*Set of tasks*
1. According to the Kenneth Ferguson profile, where and in what year did he set his personal best in the 400 m hurdles?
2. Do these statements agree with the Kenneth Ferguson profile? Answer yes or no for each, and quote the words that decide it. (a) Ferguson was born in Detroit. (b) Ferguson won gold at the 2002 World Junior Championships. (c) Ferguson has two children.
3. Which cities are named anywhere in the Kenneth Ferguson profile?

*Source text*
┌──
Kenneth Ferguson

Personal information
- Nationality: United States
- Born: March 22, 1984 (age 42) Detroit, Michigan, U.S.
- Height: 6 ft 1 in (1.85 m)
- Weight: 160 lb (73 kg)

Sport
- Sport: Running
- Event(s): 400 metres, 110 metre hurdles, 400 metre hurdles

Achievements and titles
- Personal best(s): 400 m: 45.91 (Baie-Mahault 2007) 110 m H: 13.53 (Knoxville 2003) 400 m H: 48.15 (Carson 2007)

Medal record
Men's athletics
Representing the United States
World Junior Championships
| Silver medal – second place | 2002 Kingston | 400 m hurdles |
Pan American Junior Championships
| Gold medal – first place | 2003 Bridgetown | 110 m hurdles |
| Gold medal – first place | 2003 Bridgetown | 400 m hurdles |
| Gold medal – first place | 2003 Bridgetown | 4×400 m relay |

= Kenneth Ferguson =

American sprinter and hurdler (born 1984)

Kenneth Ferguson (born March 22, 1984) is an American sprinter and hurdler who specializes in the 400 metres, 110 and 400 metre hurdles.

He won three gold medals at the 2003 Pan American Junior Athletics Championships, in the 110 metre and 400 meters hurdles, and 4×400 metres relay.
He is the husband of multiple Olympic and World Championship medalist Allyson Felix, with whom he has a daughter and a son.
└──
*Study material*
┌──
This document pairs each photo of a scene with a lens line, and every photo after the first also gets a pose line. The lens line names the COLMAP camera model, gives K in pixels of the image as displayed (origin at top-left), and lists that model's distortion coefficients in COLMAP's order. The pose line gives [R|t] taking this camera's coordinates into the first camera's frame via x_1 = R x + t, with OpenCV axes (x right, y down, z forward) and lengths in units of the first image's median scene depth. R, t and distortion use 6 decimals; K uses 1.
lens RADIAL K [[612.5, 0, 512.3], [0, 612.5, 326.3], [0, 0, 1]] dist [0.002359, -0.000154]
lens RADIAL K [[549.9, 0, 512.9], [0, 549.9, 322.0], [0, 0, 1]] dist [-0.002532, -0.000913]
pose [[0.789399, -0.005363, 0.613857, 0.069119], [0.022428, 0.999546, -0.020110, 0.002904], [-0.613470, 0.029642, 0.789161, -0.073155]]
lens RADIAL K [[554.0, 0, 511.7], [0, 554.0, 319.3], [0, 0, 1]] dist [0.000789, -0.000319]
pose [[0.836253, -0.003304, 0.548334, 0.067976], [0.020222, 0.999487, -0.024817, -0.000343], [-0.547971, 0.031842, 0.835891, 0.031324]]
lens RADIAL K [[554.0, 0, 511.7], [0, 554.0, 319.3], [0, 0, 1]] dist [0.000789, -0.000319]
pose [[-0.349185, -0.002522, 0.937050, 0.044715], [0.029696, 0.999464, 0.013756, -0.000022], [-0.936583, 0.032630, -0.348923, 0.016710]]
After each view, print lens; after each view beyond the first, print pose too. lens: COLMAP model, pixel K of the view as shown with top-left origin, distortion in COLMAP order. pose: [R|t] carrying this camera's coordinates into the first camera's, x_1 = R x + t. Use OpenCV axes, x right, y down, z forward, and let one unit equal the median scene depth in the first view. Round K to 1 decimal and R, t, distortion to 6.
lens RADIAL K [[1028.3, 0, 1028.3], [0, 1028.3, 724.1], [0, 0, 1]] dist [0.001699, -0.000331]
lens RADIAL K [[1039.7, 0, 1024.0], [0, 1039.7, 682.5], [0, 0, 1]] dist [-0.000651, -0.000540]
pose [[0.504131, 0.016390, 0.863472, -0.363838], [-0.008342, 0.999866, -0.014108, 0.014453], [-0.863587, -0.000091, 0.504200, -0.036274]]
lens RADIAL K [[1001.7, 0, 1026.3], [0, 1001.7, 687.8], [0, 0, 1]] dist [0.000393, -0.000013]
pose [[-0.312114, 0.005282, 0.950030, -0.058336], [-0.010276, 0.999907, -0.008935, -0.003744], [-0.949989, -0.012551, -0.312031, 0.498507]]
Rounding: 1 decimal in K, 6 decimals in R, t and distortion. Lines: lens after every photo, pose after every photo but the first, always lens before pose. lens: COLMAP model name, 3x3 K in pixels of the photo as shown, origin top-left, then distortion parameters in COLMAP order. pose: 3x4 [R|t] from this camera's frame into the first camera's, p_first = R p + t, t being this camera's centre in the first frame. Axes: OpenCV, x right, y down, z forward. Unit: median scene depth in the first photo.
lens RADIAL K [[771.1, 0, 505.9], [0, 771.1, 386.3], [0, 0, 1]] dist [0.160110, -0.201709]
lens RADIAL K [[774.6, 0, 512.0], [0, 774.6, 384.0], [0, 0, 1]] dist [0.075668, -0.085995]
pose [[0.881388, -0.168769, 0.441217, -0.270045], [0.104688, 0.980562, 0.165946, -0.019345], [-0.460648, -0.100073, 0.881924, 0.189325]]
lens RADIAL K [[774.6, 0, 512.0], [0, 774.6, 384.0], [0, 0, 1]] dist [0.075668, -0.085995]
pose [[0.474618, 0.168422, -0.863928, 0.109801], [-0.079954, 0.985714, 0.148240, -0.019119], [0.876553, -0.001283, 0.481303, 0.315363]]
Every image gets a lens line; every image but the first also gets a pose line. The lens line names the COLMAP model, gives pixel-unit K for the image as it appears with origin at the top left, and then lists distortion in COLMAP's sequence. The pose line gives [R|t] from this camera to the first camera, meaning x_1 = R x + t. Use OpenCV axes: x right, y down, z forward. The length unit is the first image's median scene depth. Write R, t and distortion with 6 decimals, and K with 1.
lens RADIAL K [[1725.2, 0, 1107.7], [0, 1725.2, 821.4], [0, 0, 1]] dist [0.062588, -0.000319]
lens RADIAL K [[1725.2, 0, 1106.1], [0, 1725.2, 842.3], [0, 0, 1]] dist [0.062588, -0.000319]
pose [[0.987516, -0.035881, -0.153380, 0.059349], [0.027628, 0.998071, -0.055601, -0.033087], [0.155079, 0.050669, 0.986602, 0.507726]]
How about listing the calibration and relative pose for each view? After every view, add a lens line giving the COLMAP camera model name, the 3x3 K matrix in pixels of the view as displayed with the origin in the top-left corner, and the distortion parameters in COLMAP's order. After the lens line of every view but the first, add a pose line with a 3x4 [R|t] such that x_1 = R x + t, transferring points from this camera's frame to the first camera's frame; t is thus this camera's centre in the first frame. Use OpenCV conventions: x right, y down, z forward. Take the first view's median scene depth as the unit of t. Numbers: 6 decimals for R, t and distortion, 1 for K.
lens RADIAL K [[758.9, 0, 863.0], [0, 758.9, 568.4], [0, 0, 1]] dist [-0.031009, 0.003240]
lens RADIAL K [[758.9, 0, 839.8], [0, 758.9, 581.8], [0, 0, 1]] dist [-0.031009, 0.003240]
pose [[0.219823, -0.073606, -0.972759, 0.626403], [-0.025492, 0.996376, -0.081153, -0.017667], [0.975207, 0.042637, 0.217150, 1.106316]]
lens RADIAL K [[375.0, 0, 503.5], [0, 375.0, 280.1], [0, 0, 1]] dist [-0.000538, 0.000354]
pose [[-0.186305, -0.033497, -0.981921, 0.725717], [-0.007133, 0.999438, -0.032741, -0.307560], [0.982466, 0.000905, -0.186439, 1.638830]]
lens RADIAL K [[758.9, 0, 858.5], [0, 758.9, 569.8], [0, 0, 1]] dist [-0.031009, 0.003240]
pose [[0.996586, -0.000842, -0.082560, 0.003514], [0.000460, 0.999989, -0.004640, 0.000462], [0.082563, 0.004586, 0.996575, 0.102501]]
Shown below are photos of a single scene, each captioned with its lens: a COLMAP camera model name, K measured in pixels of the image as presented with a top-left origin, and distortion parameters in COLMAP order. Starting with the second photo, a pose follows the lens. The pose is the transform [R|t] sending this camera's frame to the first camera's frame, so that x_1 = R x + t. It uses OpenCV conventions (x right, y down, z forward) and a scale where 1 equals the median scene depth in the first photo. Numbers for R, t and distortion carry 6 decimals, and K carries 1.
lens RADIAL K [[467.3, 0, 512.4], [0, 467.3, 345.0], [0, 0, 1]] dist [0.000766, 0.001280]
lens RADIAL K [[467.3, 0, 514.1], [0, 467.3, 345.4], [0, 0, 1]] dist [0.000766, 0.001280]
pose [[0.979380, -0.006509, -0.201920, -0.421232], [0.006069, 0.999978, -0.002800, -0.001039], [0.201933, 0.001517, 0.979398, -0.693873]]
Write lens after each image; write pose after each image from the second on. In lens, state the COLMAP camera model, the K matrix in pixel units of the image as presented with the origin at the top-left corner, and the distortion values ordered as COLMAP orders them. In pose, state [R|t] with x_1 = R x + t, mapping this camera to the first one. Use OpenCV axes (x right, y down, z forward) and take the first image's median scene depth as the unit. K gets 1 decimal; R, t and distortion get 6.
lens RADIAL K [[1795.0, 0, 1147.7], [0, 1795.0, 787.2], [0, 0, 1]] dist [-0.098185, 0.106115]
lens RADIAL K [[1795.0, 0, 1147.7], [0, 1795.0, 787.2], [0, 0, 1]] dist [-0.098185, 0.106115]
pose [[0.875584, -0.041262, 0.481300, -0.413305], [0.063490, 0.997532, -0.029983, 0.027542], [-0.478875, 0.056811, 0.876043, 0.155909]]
└──
*Replies*
1. In Carson, in 2007.

2.
(a) Yes: "Detroit, Michigan, U.S."
(b) No: "Silver medal – second place"
(c) Yes: "with whom he has a daughter and a son"

3. Detroit, Baie-Mahault, Knoxville, Carson, Kingston, Bridgetown